New Texas law bans texting while driving

HOUSTON, TX — Texting while driving will soon be illegal in Texas.
Texas Gov. Greg Abbott signed a ban on texting while driving into law Tuesday, making Texas one of the last states to adopt such a policy. Violating the law, which will take effect Sept. 1, will be punishable by a fine of up to $99 for first-time offenders and $200 for repeat offenses.

According to the Governor’s Highway Safety Association, Arizona, Missouri and Montana will be the only states without a texting while driving ban.

Under the new law, drivers may not use a phone to read, write, or send electronic messages while operating a motor vehicle unless the vehicle is stopped. That includes texting and emailing, but does not include dialing a number to call someone, setting a GPS device or surfing the Internet.

The issue gained new interest after a church bus crash killed 13 people this past March. Investigators learned the driver of the pickup truck that hit the bus was checking for a text when the crash happened.
Texas drivers are divided on whether the ban will have much of an effect.

“I think it will prevent lots of accidents. I have noticed that people who have been texting while driving are more prone to accidents,” said Nelson Flores.

“Well I think it will be more dangerous because they will be hiding it to look at the screen instead of paying attention on the road while driving,” said Mary Jane Concepcion.

Some lawmakers are concerned that ban will be difficult and confusing to enforce, and will give police new powers to pull over drivers who might be doing something legal if they mistake the presence of a phone or mobile device is being used for texting.
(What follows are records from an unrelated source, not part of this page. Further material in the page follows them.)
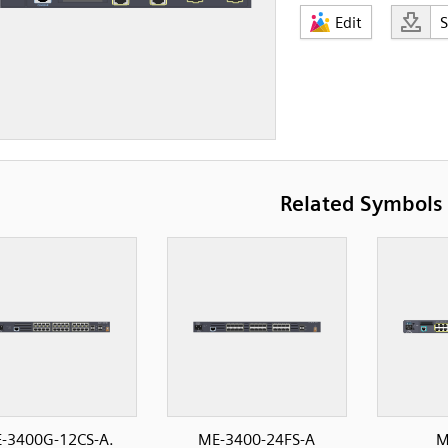
Edit
Related Symbols
-3400G-12CS-A.
ME-3400-24FS-A
M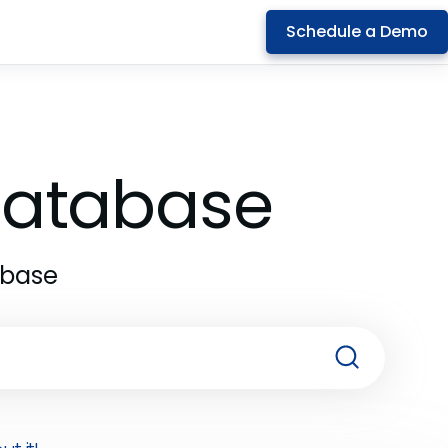
Schedule a Demo
 Database
abase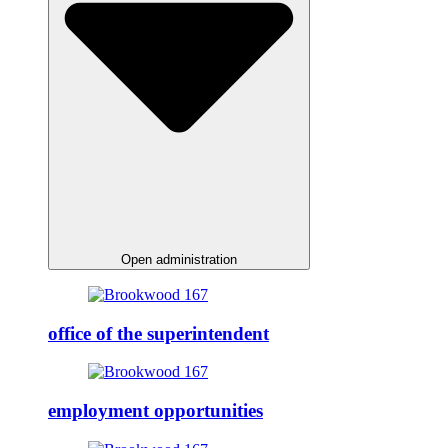
Open administration
office of the superintendent
employment opportunities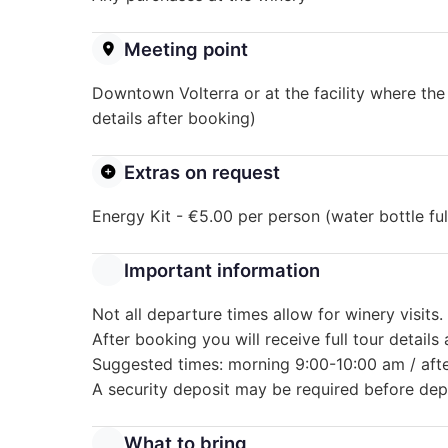
Meeting point
Downtown Volterra or at the facility where the
details after booking)
Extras on request
Energy Kit - €5.00 per person (water bottle fu
Important information
Not all departure times allow for winery visits.
After booking you will receive full tour details
Suggested times: morning 9:00-10:00 am / aft
A security deposit may be required before dep
What to bring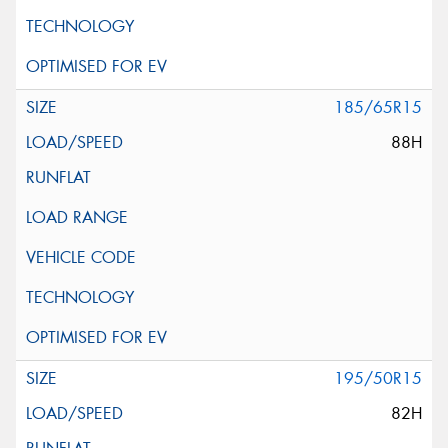
185/65R15
88H
195/50R15
82H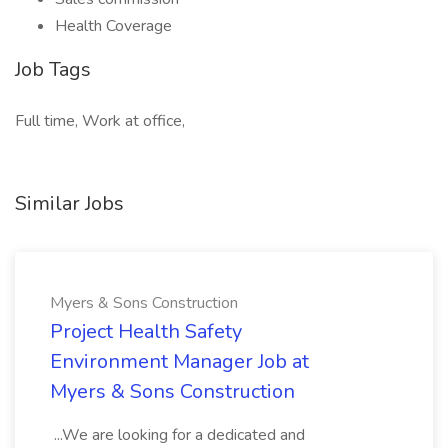
Health Coverage
Job Tags
Full time, Work at office,
Similar Jobs
Myers & Sons Construction
Project Health Safety
Environment Manager Job at
Myers & Sons Construction
...We are looking for a dedicated and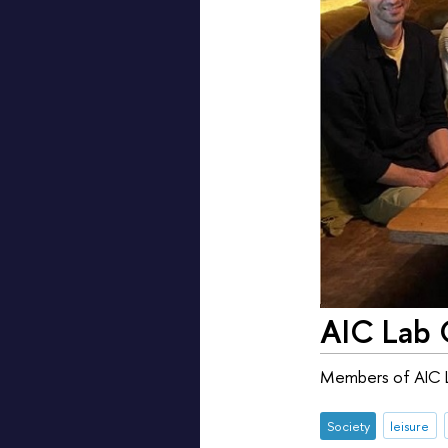
AIC Lab 
Members of AIC La
Society
leisure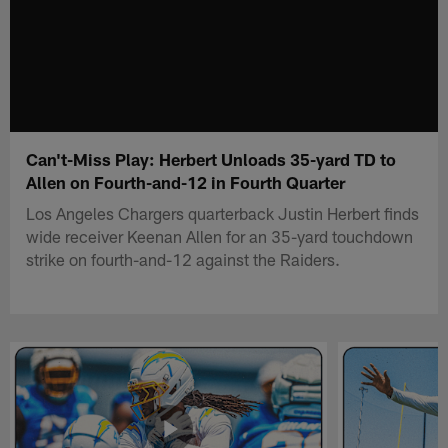
Can't-Miss Play: Herbert Unloads 35-yard TD to
Allen on Fourth-and-12 in Fourth Quarter
Los Angeles Chargers quarterback Justin Herbert finds
wide receiver Keenan Allen for an 35-yard touchdown
strike on fourth-and-12 against the Raiders.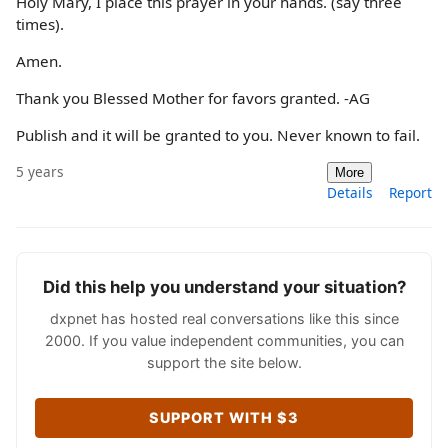
Holy Mary, I place this prayer in your hands. (say three
times).
Amen.
Thank you Blessed Mother for favors granted. -AG
Publish and it will be granted to you. Never known to fail.
5 years
More
Details
Report
Did this help you understand your situation?
dxpnet has hosted real conversations like this since
2000. If you value independent communities, you can
support the site below.
SUPPORT WITH $3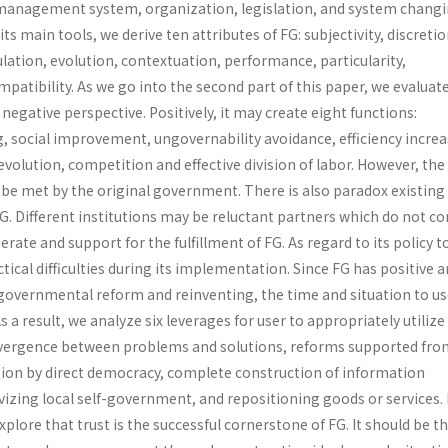
management system, organiza­tion, legislation, and system changi
ts main tools, we derive ten attributes of FG: subjectivity, discretio
lation, evolution, contextuation, performance, particularity,
tibility. As we go into the second part of this paper, we evaluat
negative perspective. Positively, it may create eight functions:
, social improvement, ungovernability avoidance, efficiency increa
evolution, competi­tion and effective division of labor. However, th
be met by the original government. There is also paradox existin
FG. Different institutions may be reluctant partners which do not 
rate and support for the fulfillment of FG. As regard to its policy t
ctical difficulties during its implementation. Since FG has positive 
 governmental reform and reinventing, the time and situation to us
s a result, we analyze six leverages for user to appropriately utilize
onvergence between problems and solutions, reforms supported fro
ision by direct democracy, complete construction of information
tivizing local self-government, and repositioning goods or services. 
xplore that trust is the successful cornerstone of FG. It should be t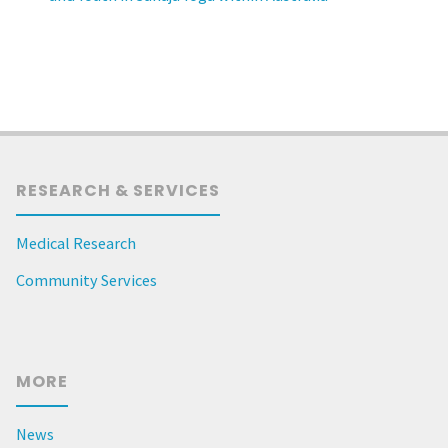
RESEARCH & SERVICES
Medical Research
Community Services
MORE
News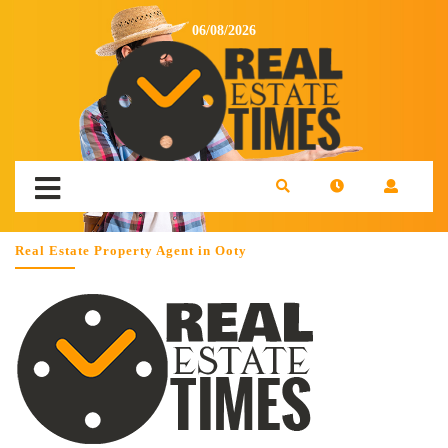
06/08/2026
Real Estate Property Agent in Ooty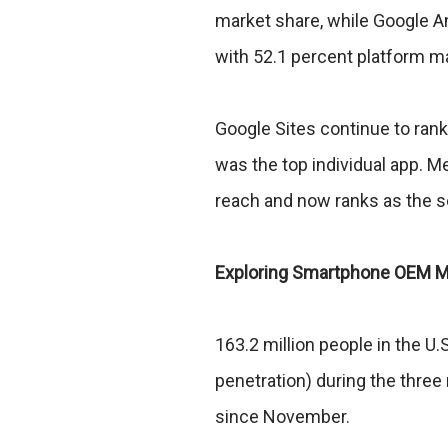
market share, while Google 
with 52.1 percent platform m
Google Sites continue to ran
was the top individual app. 
reach and now ranks as the s
Exploring Smartphone OEM M
163.2 million people in the 
penetration) during the three
since November.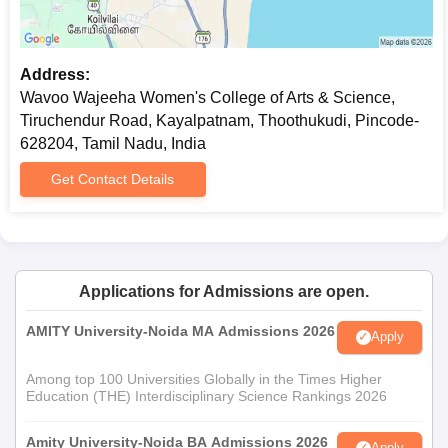
Address:
Wavoo Wajeeha Women's College of Arts & Science,
Tiruchendur Road, Kayalpatnam, Thoothukudi, Pincode-
628204, Tamil Nadu, India
Get Contact Details
Applications for Admissions are open.
AMITY University-Noida MA Admissions 2026
Apply
Among top 100 Universities Globally in the Times Higher
Education (THE) Interdisciplinary Science Rankings 2026
Amity University-Noida BA Admissions 2026
Apply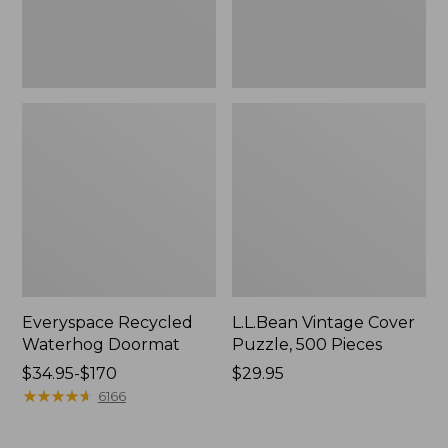
Everyspace Recycled
L.L.Bean Vintage Cover
Waterhog Doormat
Puzzle, 500 Pieces
Price
$34.95-$170
Price:
$29.95
range
★
★
★
★
★
★
★
★
★
★
$29.95
6166
from:
$34.95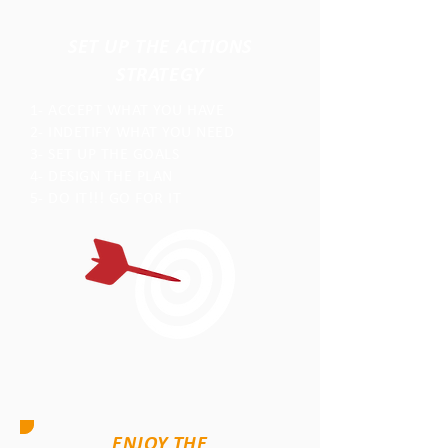
SET UP THE ACTIONS
STRATEGY
1- ACCEPT WHAT YOU HAVE
2- INDETIFY WHAT YOU NEED
3- SET UP THE GOALS
4- DESIGN THE PLAN
5- DO IT!!! GO FOR IT
ENJOY THE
“I think it is a great law. It it long overdue. Many states already have this law in the books,” said Houston Officer Ted Wang. This law is intended to protect the drivers and the passengers and the populace in general.

According to Texas state officials, in 2015 more than 105,000 traffic crashes involved distracted driving, leading to at least 476 fatalities.

While a new law won’t put a complete end to texting while driving, Texas hopes to help prevent the unnecessary loss of life, and reduce preventable crashes.